Cystic fibrosis can lead to life-threatening problems, including malnutrition, respiratory failure and various infections. It is critical to seek treatment immediately, as early diagnosis and treatment can vastly improve the sufferer’s quality of life and anticipated lifespan. Even though people with cystic fibrosis need daily care, they may still lead a fairly normal life. Screening tests and treatments have vastly improved over the past few years, and many people with cystic fibrosis may now live into their 40s and even in their 50s.
Symptoms of Cystic Fibrosis
The symptoms of cystic fibrosis are dependent on the patient and the severity of the condition. The age at which the person develops symptoms can also play a role.
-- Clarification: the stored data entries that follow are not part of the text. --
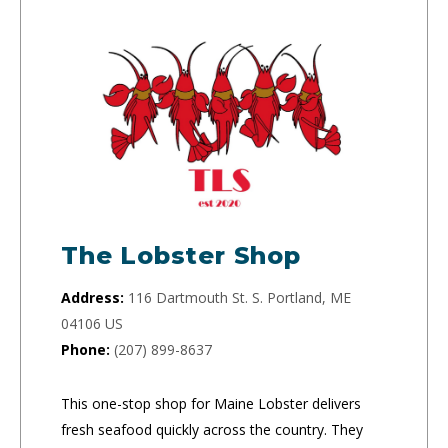
The Lobster Shop
Address:
116 Dartmouth St. S. Portland, ME
04106 US
Phone:
(207) 899-8637
This one-stop shop for Maine Lobster delivers
fresh seafood quickly across the country. They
Indications may appear during infancy, but for other children signs may not show until puberty or even later in life. As time passes, these symptoms may get worse or get better. Other symptoms of cystic fibrosis may result from complications of the following:
- Liver
- Pancreas
- Lungs
- Glandular organs
Digestive Problems
The abnormal mucus may clog the channels which carry the enzymes produced by the pancreas and small intestine. Being deprived of these digestive enzymes makes it hard for the intestine to absorb nutrients from food. This may result in:
- Delayed growth in children
- Weight gain
- Loss of appetite
- Swollen abdomen
- Nausea
- Constipation
- Greasy and foul-smelling stool
Respiratory Problems
The sticky and thick mucus associated with the condition clogs the airways that carry air in and out of the lungs. This may cause:
- Stuffy sinuses
- Stuffy nose
- Recurrent lung infections
- Shortness of the breath
- A persistent cough which produces phlegm or thick mucus
- Wheezing
Causes of Cystic Fibrosis
This condition occurs as the result of a certain gene known as the CFT gene. The CFT gene controls the movement of water and salt in body’s cells. When there is a sudden change or mutation in the gene, it causes the mucus to become stickier and thicker than its natural form. This mucus buildup affects the lungs, liver, pancreas and intestines. It may also increase the quantity of salt in the sweat.
Treatments for Cystic Fibrosis
There are no clear treatments for cystic fibrosis, but there are some treatments to help relieve the symptoms and reduce the risk of any complications.
- A lung transplant may be beneficial as it removes the damaged lung an replaces it with a much healthier one.
- Because the condition may affect digestion and may prevent the absorption of essential nutrients, a feeding tube can be used to help supply nutrition.
- Bowel surgery is an emergency surgery wherein a section of the bowel is amputated.
- Bronchodilators may help relax the muscles around the tubes that carry air into the lungs. This helps increase airflow.
- Mucus-thinning medications can help return the mucus to its natural state or encourage the sufferer to cough up excess mucus and clear out their lungs.
- Antibiotics are the most prescribed treatments for cystic fibrosis. These help get rid of the infection and prevent other infections from occurring.
With proper care, attention and treatments, it is possible to ease cystic fibrosis.